Für Wetter bieten die Winterrennen im Nahen Osten sowohl Chancen als auch Herausforderungen. Die Chancen liegen in der internationalen Zusammensetzung der Starterfelder, die direkte Formvergleiche zwischen Pferden verschiedener Kontinente ermöglicht. Die Herausforderung besteht darin, dass die Rennbedingungen — extreme Hitze, Dirt-Untergrund, ungewohnte Streckenführung — für viele Pferde Neuland darstellen und die europäische oder amerikanische Form deshalb nicht immer direkt übertragbar ist.
Den Rennkalender als Wettkalender nutzen
Die wichtigsten Rennen der Welt verteilen sich so über das Jahr, dass praktisch in jedem Monat irgendwo auf der Welt Spitzensport geboten wird. Für den strategisch denkenden Wetter bedeutet das: Es gibt keine Saisonpause, sondern nur einen Ortswechsel. Wer bereit ist, über den nationalen Tellerrand zu blicken, findet ganzjährig Wettmöglichkeiten auf höchstem Niveau.
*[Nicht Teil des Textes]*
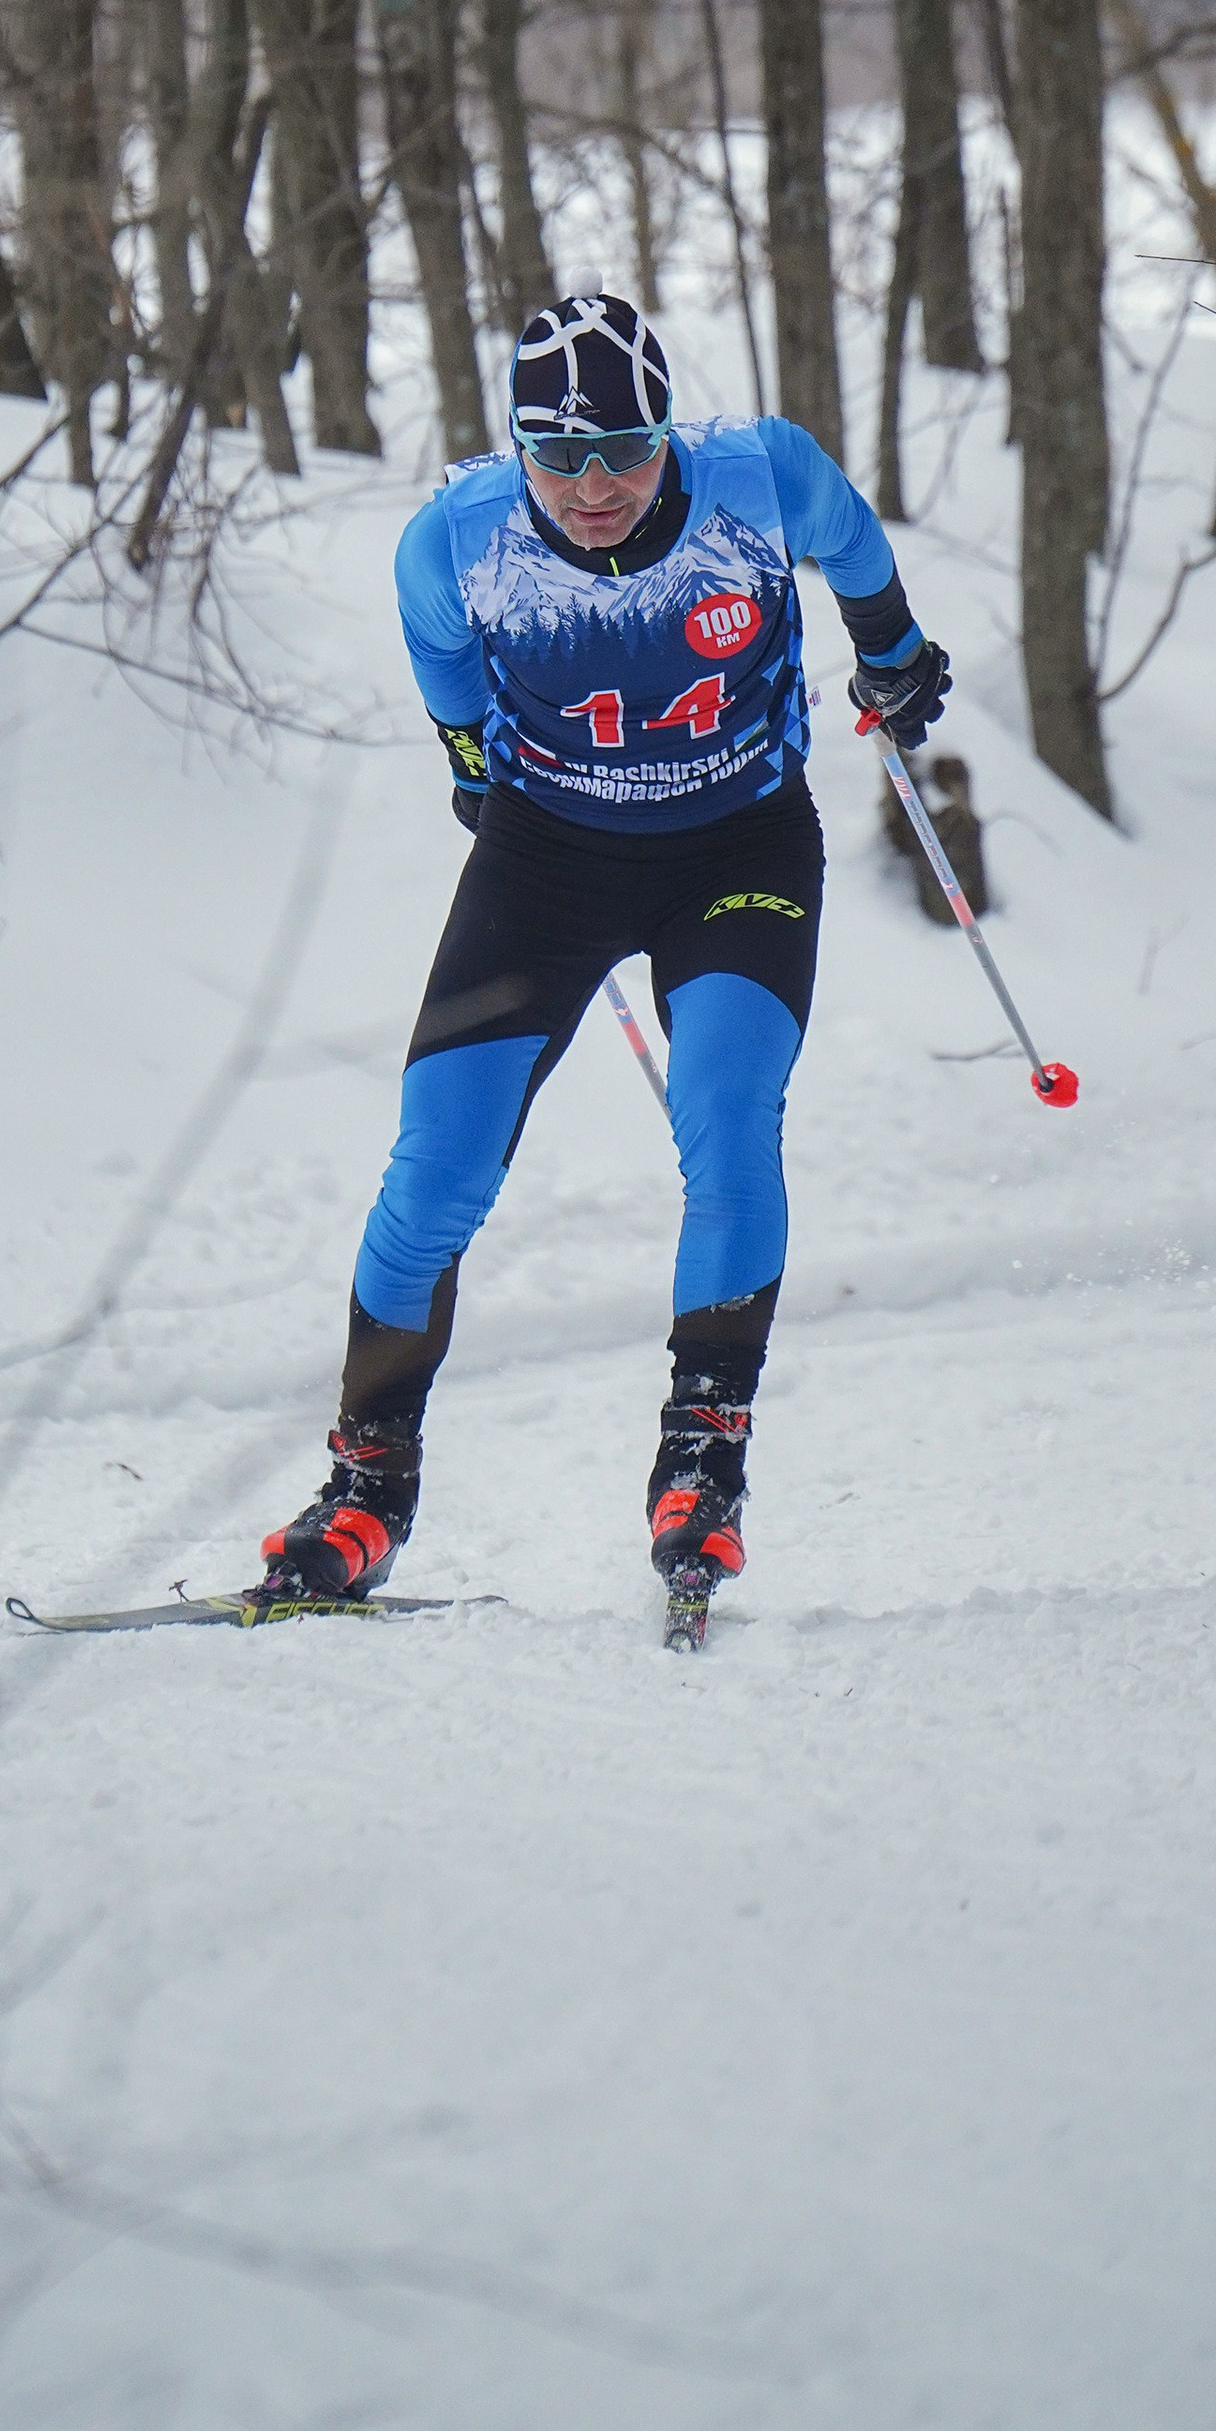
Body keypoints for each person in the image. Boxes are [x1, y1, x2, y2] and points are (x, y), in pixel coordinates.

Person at [256, 293, 950, 1611]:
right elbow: (443, 664)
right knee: (435, 1173)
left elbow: (854, 543)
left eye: (623, 452)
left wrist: (894, 654)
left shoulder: (758, 479)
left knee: (728, 1124)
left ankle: (704, 1459)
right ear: (515, 449)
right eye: (558, 459)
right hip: (548, 865)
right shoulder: (456, 536)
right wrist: (473, 767)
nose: (592, 490)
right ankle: (366, 1486)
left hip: (736, 853)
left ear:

Dabei muss man nicht jedes Rennen der Welt abdecken. Sinnvoller ist es, sich auf zwei oder drei Regionen zu spezialisieren und deren Rennkalender tiefgehend zu kennen. Wer die britische und irische Saison versteht, hat von März bis November ein dichtes Programm. Wer zusätzlich die französischen und deutschen Rennen verfolgt, deckt den europäischen Kontinent umfassend ab. Und wer im Winter nicht pausieren will, kann den Blick nach Dubai oder Australien richten.
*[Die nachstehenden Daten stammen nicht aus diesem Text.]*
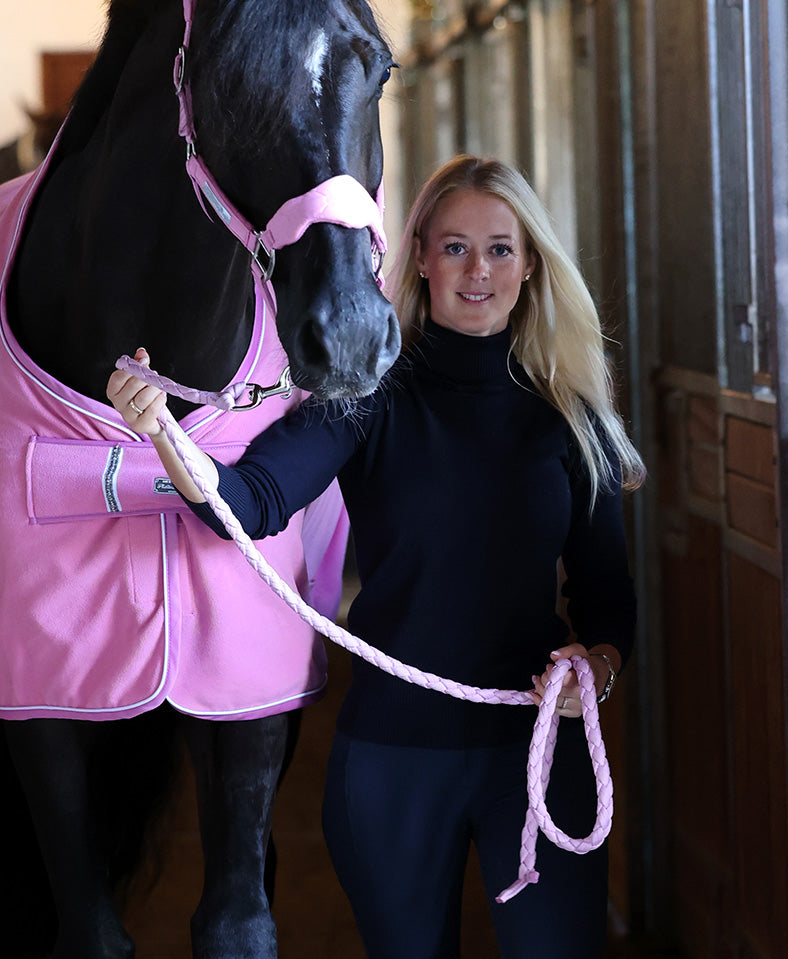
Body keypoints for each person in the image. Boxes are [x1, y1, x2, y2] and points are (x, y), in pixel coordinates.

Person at [106, 154, 645, 959]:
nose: (477, 270)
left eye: (500, 248)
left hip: (535, 751)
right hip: (394, 759)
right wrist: (162, 430)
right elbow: (245, 504)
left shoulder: (573, 418)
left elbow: (608, 599)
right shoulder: (368, 396)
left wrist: (594, 672)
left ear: (530, 264)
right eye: (455, 246)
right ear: (419, 254)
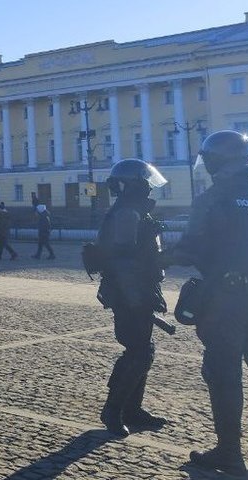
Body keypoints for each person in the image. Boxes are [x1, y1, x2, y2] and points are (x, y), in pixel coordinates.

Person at [167, 130, 248, 475]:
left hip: (227, 301)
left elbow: (191, 248)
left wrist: (159, 258)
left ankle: (229, 453)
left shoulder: (214, 197)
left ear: (214, 161)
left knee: (223, 375)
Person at [95, 159, 168, 437]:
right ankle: (113, 410)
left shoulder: (133, 210)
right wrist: (137, 297)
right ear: (137, 184)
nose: (150, 188)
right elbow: (123, 259)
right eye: (146, 183)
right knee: (138, 353)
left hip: (139, 289)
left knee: (143, 351)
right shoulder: (127, 213)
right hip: (130, 292)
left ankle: (132, 409)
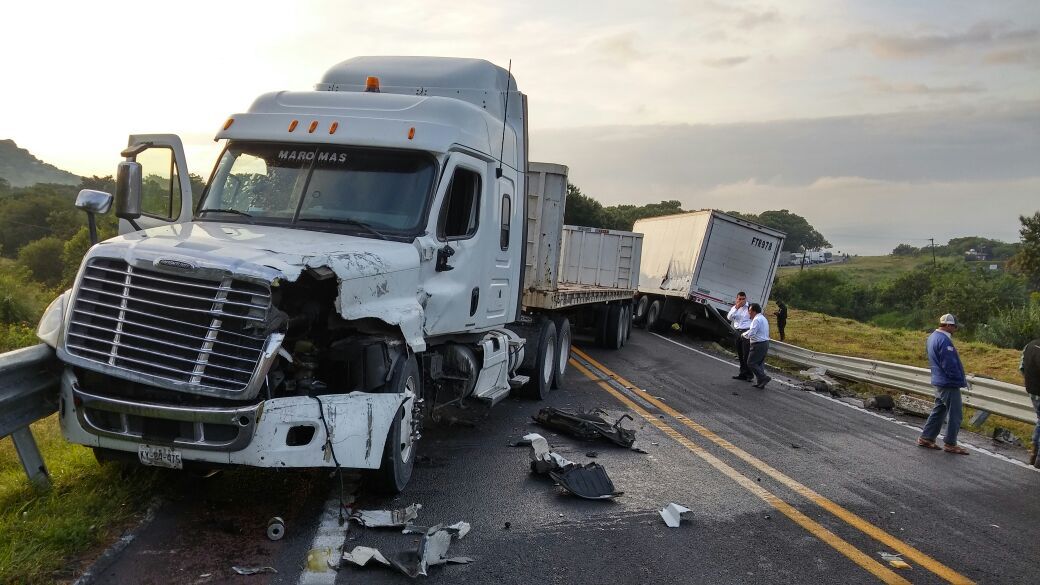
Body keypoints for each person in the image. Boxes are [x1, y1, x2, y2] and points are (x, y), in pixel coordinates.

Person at [916, 314, 969, 455]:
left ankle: (926, 437)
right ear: (948, 325)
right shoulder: (944, 341)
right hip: (948, 383)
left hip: (938, 379)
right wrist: (958, 380)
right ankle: (950, 443)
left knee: (939, 409)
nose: (955, 329)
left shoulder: (932, 337)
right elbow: (949, 364)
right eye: (954, 326)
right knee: (955, 413)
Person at [1020, 337, 1040, 468]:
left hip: (1032, 391)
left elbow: (1022, 368)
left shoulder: (1030, 345)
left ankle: (1034, 452)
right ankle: (1038, 458)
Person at [743, 303, 771, 388]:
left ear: (754, 311)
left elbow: (752, 333)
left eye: (750, 311)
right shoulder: (763, 318)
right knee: (759, 364)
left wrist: (743, 335)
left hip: (758, 344)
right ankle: (760, 383)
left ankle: (763, 378)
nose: (749, 313)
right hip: (765, 343)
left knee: (751, 363)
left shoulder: (756, 320)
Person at [727, 292, 753, 381]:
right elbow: (729, 317)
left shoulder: (750, 307)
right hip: (738, 332)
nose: (741, 301)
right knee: (740, 354)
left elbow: (755, 319)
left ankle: (749, 375)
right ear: (737, 299)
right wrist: (736, 308)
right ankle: (742, 374)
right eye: (740, 299)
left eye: (743, 299)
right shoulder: (735, 307)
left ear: (746, 299)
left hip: (746, 331)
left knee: (747, 355)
Die großen Rennen des Jahres 2026 stehen fest im Kalender — ihre Termine werden Jahre im Voraus geplant. Diese Verlässlichkeit erlaubt eine langfristige Vorbereitung: Man kann die Ante-Post-Märkte beobachten, Formkurven über Monate verfolgen und zum Renntag mit einer fundierten Analyse antreten, die weit über den spontanen Tipp hinausgeht. Genau das unterscheidet den gelegentlichen Wetter vom Kenner — nicht die Menge der platzierten Wetten, sondern die Tiefe der Vorbereitung bei den wenigen, die wirklich zählen.